Every Dec 10, Nobel prize winners are invited to Stockholm to receive their awards from King Carl XVI Gustaf and to give a speech during a banquet.
The Swedish Academy still does not know if Dylan, 75, plans to go to the event.
"If he doesn't want to come, he won't come. It will be a big party in any case and the honour belongs to him," said Dr Danius.
Dylan, whose lyrics have influenced generations of fans, is the first songwriter to win the prize. The announcement set off a debate in literary circles over whether he was an appropriate choice.
Other contenders for this year's prize included Salman Rushdie, Adonis and Ngugi wa Thiong'o.
Last Friday, Dylan was at Desert Trip, the classic-rock festival in Indio, California, and again made no remarks from the stage, although observers studied his performance for any clue of a reaction, however remote.
His set at that show was almost identical to that of the first weekend, with an intriguing addition: Why Try To Change Me Now?, a chestnut written by Cy Coleman and Joseph McCarthy that Dylan included on his 2015 album, Shadows In The Night.
(The Rolling Stones, who played next, openly celebrated Dylan. "We have never shared the stage with a Nobel Prize winner before," said Mick Jagger. "Bob is like our own Walt Whitman.")
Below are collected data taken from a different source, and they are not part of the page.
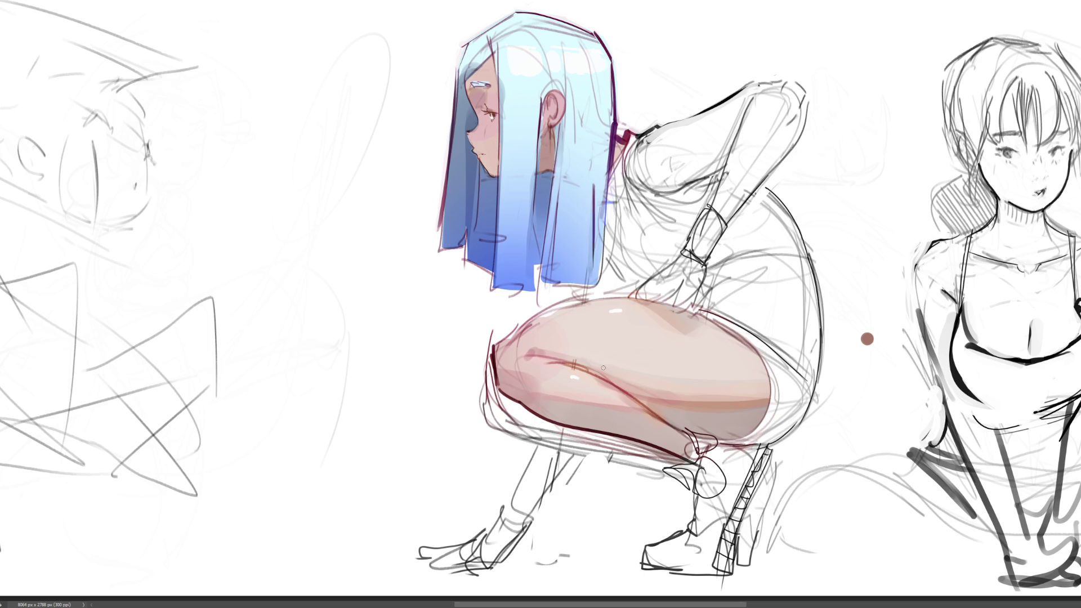
Step: Brush dark blue-grey shadow over the thigh, hair and face, keeping the darker overlay opacity
{"action": "mouse_move", "coordinate": [601, 366]}
{"action": "left_mouse_down"}
{"action": "mouse_move", "coordinate": [517, 360]}
{"action": "mouse_move", "coordinate": [568, 405]}
{"action": "mouse_move", "coordinate": [557, 420]}
{"action": "mouse_move", "coordinate": [648, 389]}
{"action": "mouse_move", "coordinate": [686, 426]}
{"action": "mouse_move", "coordinate": [726, 414]}
{"action": "mouse_move", "coordinate": [738, 366]}
{"action": "mouse_move", "coordinate": [555, 325]}
{"action": "left_mouse_up"}
{"action": "mouse_move", "coordinate": [639, 369]}
{"action": "left_mouse_down"}
{"action": "mouse_move", "coordinate": [661, 377]}
{"action": "mouse_move", "coordinate": [653, 360]}
{"action": "mouse_move", "coordinate": [732, 324]}
{"action": "mouse_move", "coordinate": [746, 349]}
{"action": "left_mouse_up"}
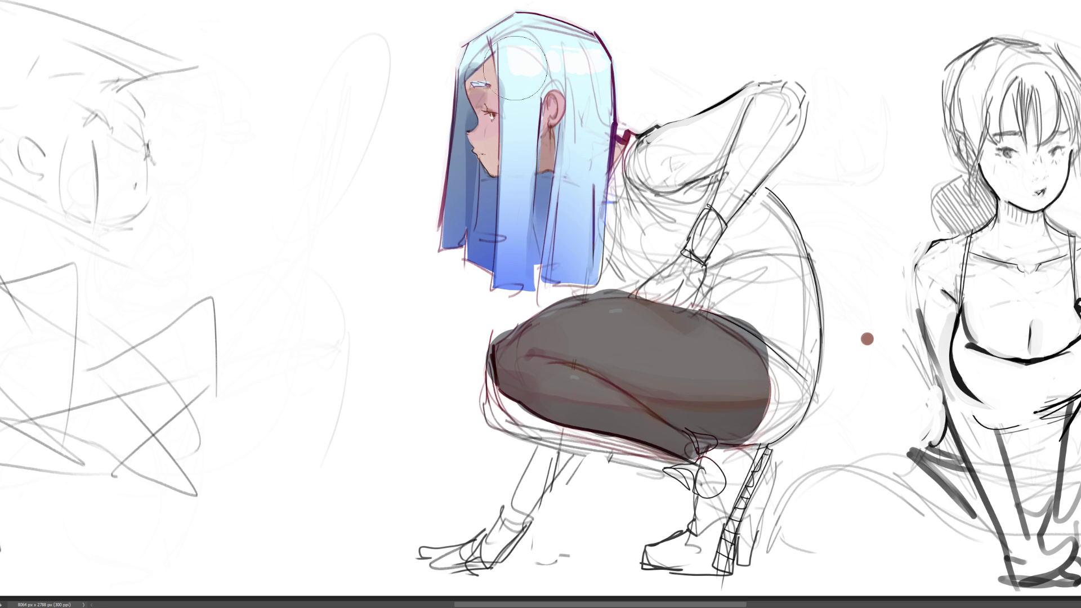
{"action": "mouse_move", "coordinate": [521, 63]}
{"action": "left_mouse_down"}
{"action": "mouse_move", "coordinate": [501, 113]}
{"action": "mouse_move", "coordinate": [493, 202]}
{"action": "mouse_move", "coordinate": [507, 271]}
{"action": "mouse_move", "coordinate": [597, 146]}
{"action": "mouse_move", "coordinate": [597, 271]}
{"action": "mouse_move", "coordinate": [579, 169]}
{"action": "mouse_move", "coordinate": [591, 68]}
{"action": "mouse_move", "coordinate": [569, 28]}
{"action": "mouse_move", "coordinate": [605, 73]}
{"action": "left_mouse_up"}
Dylan's reticence is well known. He gives relatively few interviews and, in concert, he rarely interacts with his audience. He also maintains a close command over his business affairs, to the extent that even Columbia Records, the label that has been his home for almost his entire five-decade career, seemed to be waiting for a cue from its famous artist, publishing little more than a perfunctory tweet about the Nobel.
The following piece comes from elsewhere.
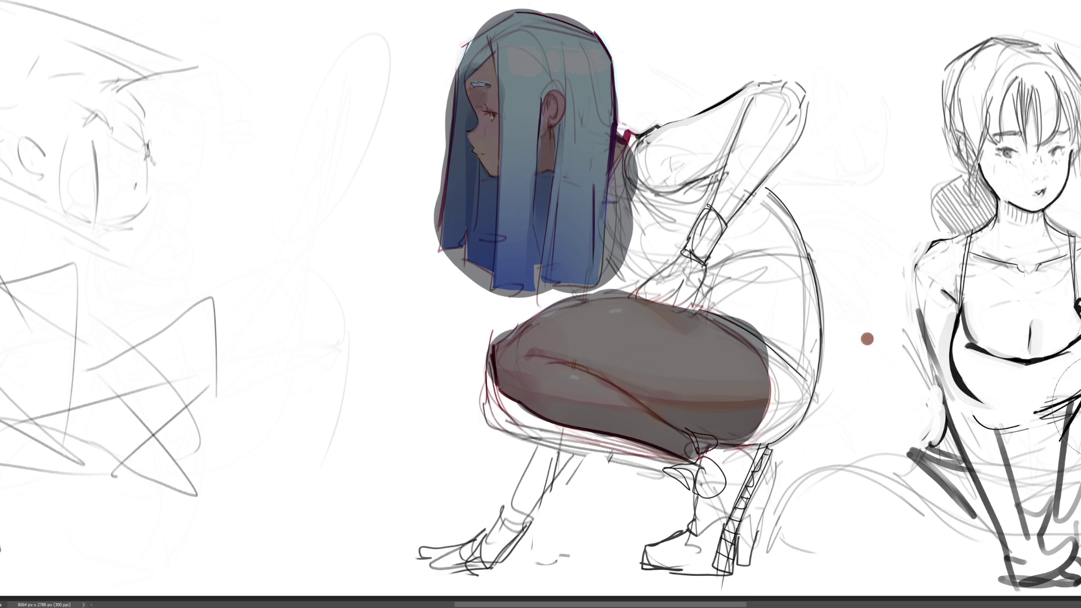
{"action": "key", "text": "ctrl+z"}
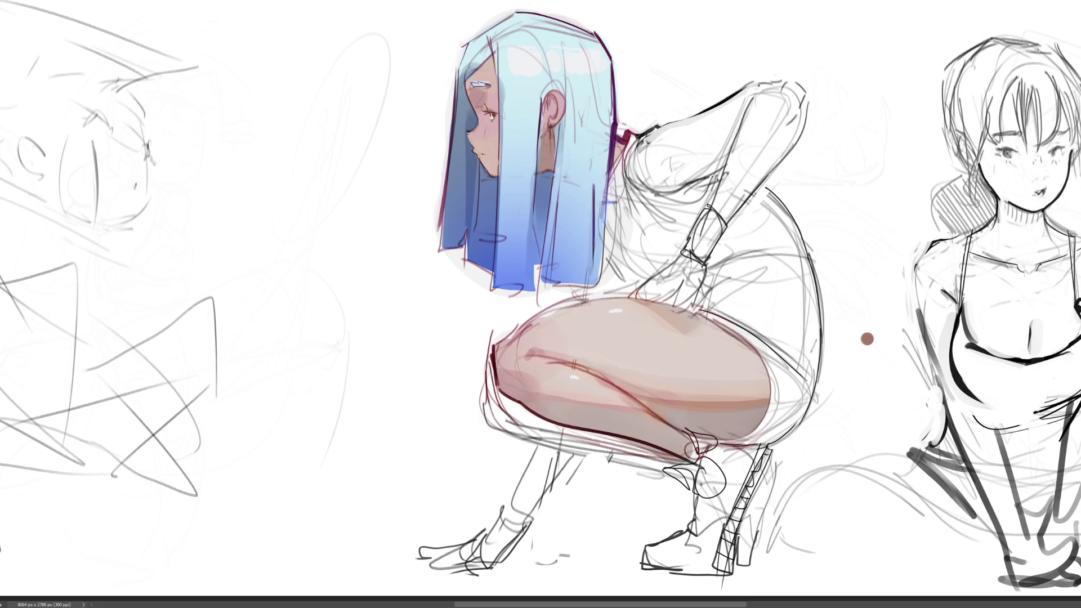
{"action": "key", "text": "ctrl+y"}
But it is extremely unusual for a Nobel laureate to respond with radio silence. Even Alice Munro, the Canadian short-story writer who was not well enough to attend the ceremony when she won three years ago at age 82, sent her daughter to Stockholm to accept the prize on her behalf.
In the literary world, early dissent about Dylan as a choice for the award has turned into a chorus, as some writers, including the poets Amy King and Danniel Schoone- beck, have called on Dylan to turn the honour down, as Jean-Paul Sartre did in 1964.
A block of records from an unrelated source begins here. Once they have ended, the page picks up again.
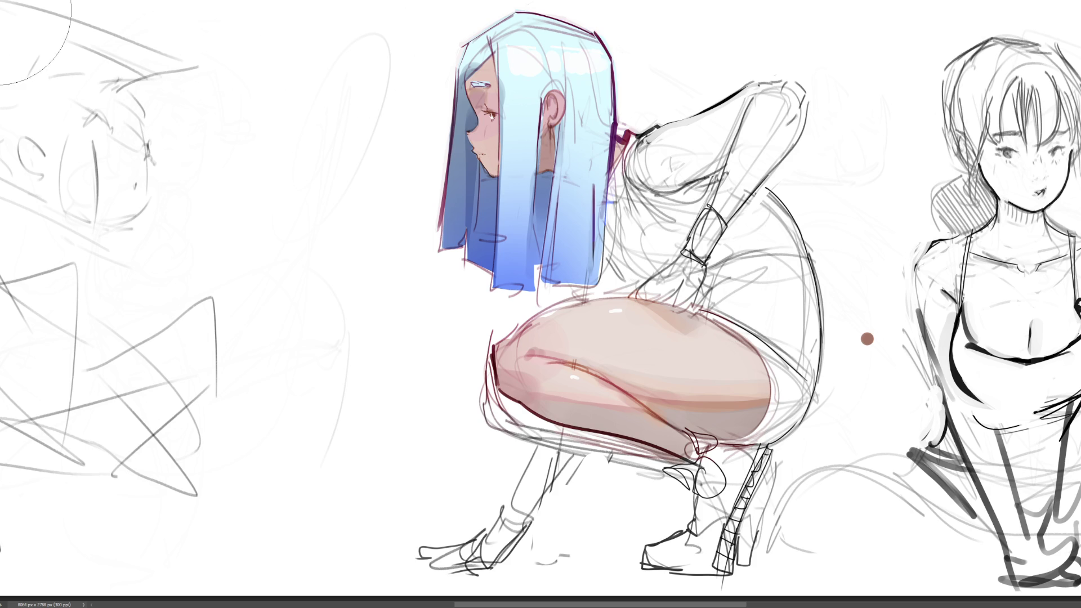
Step: Sketch a shoulder strap clip, lasso the torso, fill it with semi-transparent purple and deselect
{"action": "mouse_move", "coordinate": [650, 135]}
{"action": "left_mouse_down"}
{"action": "mouse_move", "coordinate": [631, 136]}
{"action": "mouse_move", "coordinate": [667, 131]}
{"action": "mouse_move", "coordinate": [656, 197]}
{"action": "mouse_move", "coordinate": [728, 171]}
{"action": "mouse_move", "coordinate": [679, 265]}
{"action": "mouse_move", "coordinate": [653, 288]}
{"action": "mouse_move", "coordinate": [627, 286]}
{"action": "mouse_move", "coordinate": [612, 225]}
{"action": "mouse_move", "coordinate": [620, 168]}
{"action": "mouse_move", "coordinate": [662, 194]}
{"action": "left_mouse_up"}
{"action": "mouse_move", "coordinate": [773, 188]}
{"action": "left_mouse_down"}
{"action": "mouse_move", "coordinate": [809, 262]}
{"action": "mouse_move", "coordinate": [709, 269]}
{"action": "mouse_move", "coordinate": [806, 132]}
{"action": "left_mouse_up"}
{"action": "key", "text": "b"}
{"action": "left_click_drag", "start_coordinate": [664, 169], "coordinate": [710, 181]}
"Will Bob Dylan even show up to the ceremony?" Schoonebeck wrote on PEN's website after the organisation asked writers and publishers to respond to the award. "Everyone already knows his records front to back, he's already a household name all over the world, does this award do anything to effect any change whatsoever?"
He added: "If he hasn't done so already, Bob Dylan should turn down the award."
Novelist Porochista Khakpour faulted the Swedish Academy for honouring a music icon over international authors who could draw overdue attention to an entire region.
"The Nobel, which is a very international prize, is such a great opportunity to introduce us to someone who we've never heard of," Khakpour said in an interview.
Dylan, who may be a contrarian or may just be unpredictable, has turned up for far-lesser honours.
He was present at the Golden Globes in 2001 to accept the award for best original song, for Things Have Changed (from Wonder Boys), giving a speech of about 15 seconds in which he thanked his band, his record company, his family "and that's about it".
When he was honoured by MusiCares, a charity connected to the Grammy Awards, last year, he stunned a roomful of jaded record executives and journalists with 35 minutes of prepared comments. He went into revealing detail about his songwriting methods and how songs can resonate - a glimpse, perhaps, at how he might handle a Nobel speech, should he choose to make one.
"These songs of mine," he said, "they're like mystery plays, the kind Shakespeare saw when he was growing up. I think you could trace what I do back that far. They were on the fringes then and I think they're on the fringes now."